WHAT TO WORK ON –
Within the entries below, find the lines that hold "losses" and report only how many there are.

(Beginning of DATA FOR THIS EXERCISE)

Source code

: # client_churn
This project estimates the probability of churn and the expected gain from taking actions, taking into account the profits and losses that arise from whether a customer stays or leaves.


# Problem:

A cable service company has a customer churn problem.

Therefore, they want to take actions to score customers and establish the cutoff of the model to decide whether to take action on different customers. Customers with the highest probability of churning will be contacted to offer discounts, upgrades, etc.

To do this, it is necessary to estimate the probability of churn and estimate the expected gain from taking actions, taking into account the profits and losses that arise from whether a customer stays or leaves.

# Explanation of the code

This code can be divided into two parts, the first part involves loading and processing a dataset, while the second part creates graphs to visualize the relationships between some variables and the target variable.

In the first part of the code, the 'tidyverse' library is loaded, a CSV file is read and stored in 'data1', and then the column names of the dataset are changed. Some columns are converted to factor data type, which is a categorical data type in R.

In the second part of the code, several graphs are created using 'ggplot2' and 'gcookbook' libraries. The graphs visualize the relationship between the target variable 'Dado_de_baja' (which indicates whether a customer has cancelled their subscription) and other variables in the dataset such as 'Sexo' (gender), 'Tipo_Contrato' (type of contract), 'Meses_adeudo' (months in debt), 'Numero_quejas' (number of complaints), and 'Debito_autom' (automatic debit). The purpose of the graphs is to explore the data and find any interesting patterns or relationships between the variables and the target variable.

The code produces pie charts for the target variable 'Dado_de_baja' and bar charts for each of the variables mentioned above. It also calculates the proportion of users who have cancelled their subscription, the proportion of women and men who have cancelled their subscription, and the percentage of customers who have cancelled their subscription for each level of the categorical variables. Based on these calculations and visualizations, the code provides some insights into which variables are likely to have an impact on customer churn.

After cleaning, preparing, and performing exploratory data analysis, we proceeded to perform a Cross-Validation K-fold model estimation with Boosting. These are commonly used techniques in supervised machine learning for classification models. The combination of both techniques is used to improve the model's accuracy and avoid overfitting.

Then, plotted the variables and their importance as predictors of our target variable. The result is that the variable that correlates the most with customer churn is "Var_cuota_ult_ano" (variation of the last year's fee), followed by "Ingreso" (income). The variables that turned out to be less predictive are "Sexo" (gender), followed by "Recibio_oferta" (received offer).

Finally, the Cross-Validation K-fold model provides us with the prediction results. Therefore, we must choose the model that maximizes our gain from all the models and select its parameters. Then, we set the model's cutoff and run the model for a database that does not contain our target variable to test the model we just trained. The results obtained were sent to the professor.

(End of DATA FOR THIS EXERCISE)

THE ANSWER –
2